TASK ITEM. Across the data below, count every line where the string "Pocket" appears. Answer with the number alone.
** Opening MATERIAL SHOWN block **
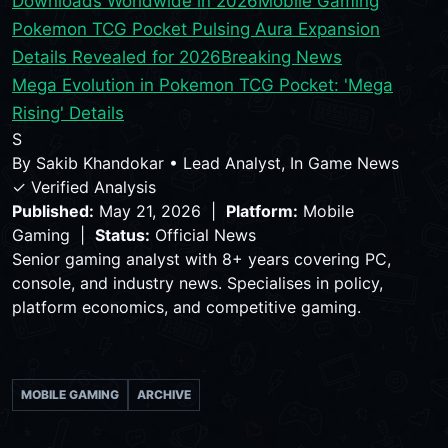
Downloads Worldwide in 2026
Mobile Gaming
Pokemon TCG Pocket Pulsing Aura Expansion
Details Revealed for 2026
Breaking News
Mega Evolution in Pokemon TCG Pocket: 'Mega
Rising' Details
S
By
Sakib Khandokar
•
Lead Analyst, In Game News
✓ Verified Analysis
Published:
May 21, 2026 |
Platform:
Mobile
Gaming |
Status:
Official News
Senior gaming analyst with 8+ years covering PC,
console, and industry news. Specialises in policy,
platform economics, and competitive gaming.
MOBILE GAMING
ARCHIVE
** Closing MATERIAL SHOWN block **
FINAL ANSWER. 2